NSFAF budget allocations gradually declined over years

WINDHOEK – The Minister of Higher Education, Training and Innovation Dr Itah Kandjii-Murangi says the difficult economic climate has affected the Namibia Students Financial Assistance Fund (NSFAF), whose annual budgetary allocations for the past three years have seen a sharp decline.

As a ministry, she said, they are cognisant that collective efforts are thus needed to stabilise the fiscal situation in the shortest possible time. 

“This bleak economic picture affected budgetary allocations to NSFAF like it did to other agencies and sectors of government.  For the past three years NSFAF has seen a sharp decline in its annual allocations. This happened as the numbers of students qualifying at post-secondary level to access tertiary education increased exponentially,” Kandjii-Murangi noted.   

This financial year, an amount of N$1.14 billion was allocated to NSFAF, which could only cater for continuing students and a small fraction of the 2019 new intake, leaving out more than 12,000 new eligible students. 

With the current budget shortfall of NSFAF of N$412 million, the minister said, the ministry was seized with consultative meetings and information sharing sessions with all key stakeholders.
These included the Office of the Prime Minister, Ministry of Finance, institutions of higher learning, student organisations and youth leaders. 

 She added that this is because the student number outweighs the NSFAF annual allocation budget. 
“I am pleased to inform you that the technical team that was constituted for the purpose of identifying additional resources to fund the NSFAF shortfall for this academic year, has successfully completed its assignment, and the matter has been resolved,” she said.

 She revealed that N$182 million would be sourced from within government while N$238 million will be sourced from financial institutions.  This translates into a total amount of N$420 million that is needed to cover the more than 12 000 needy eligible students. 

The higher education ministry and the Ministry of Finance constituted a high-level technical team to critically and conclusively explore immediate options to be adopted in funding the 12 300 eligible new students for 2019.  
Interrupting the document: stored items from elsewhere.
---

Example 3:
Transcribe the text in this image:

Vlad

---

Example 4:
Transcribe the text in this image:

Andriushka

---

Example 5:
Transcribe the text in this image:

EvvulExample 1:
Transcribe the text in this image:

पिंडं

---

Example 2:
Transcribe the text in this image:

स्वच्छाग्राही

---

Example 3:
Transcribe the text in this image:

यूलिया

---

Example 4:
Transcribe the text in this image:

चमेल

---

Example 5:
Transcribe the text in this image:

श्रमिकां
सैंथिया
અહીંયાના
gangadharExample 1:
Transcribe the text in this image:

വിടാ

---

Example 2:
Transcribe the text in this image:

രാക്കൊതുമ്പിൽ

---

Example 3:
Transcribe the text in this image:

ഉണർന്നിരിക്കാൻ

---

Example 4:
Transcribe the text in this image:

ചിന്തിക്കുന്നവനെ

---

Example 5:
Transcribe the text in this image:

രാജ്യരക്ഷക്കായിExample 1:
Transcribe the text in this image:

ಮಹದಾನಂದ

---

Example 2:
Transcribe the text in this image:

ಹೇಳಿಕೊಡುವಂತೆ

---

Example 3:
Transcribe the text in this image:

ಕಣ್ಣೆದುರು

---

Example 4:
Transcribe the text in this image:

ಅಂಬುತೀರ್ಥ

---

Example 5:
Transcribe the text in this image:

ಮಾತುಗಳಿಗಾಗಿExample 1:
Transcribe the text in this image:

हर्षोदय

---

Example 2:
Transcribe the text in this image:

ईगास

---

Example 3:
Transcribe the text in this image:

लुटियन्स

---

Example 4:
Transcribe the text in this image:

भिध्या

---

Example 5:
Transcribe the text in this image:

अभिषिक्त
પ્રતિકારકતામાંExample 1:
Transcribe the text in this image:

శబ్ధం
According to her, access to tertiary education is of paramount importance and therefore, the aim is to make sure that available resources cover more eligible students and not only a few.  
In this regard, she said students and parents alike have to understand and appreciate the hard reality that individual benefits of education outweigh social benefits.   
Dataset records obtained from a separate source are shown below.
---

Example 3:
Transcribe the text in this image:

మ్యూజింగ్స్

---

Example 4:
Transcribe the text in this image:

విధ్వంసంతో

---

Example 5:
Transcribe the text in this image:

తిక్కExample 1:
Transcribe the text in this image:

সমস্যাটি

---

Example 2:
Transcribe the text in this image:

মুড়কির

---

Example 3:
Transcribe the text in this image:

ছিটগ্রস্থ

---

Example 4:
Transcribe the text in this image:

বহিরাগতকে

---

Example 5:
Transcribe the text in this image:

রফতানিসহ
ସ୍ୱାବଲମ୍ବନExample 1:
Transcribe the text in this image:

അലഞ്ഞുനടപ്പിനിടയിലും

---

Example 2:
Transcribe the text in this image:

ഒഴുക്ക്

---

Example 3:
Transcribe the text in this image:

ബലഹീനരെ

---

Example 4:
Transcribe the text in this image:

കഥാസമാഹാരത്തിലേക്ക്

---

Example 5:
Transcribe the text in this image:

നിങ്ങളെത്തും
She emphasised the need for commitment towards partnering with government in co-funding education, particularly tertiary education. 

To ensure that NSFAF covers most eligible students, the awards will be done according to certain funding formula, which include 100 percent tuition fees to be paid for all funded students. 
Equally, continuing students prior to 2018 will receive N$21 600 non-tuition fee and their contractual obligations will be maintained.  

For the 2018 and 2019 intakes, students will receive N$17 000 as non-tuition fee.  
Moreover, she thanked the leadership of all local universities and colleges for having allowed students to register and continue with their studies while the matter was being resolved.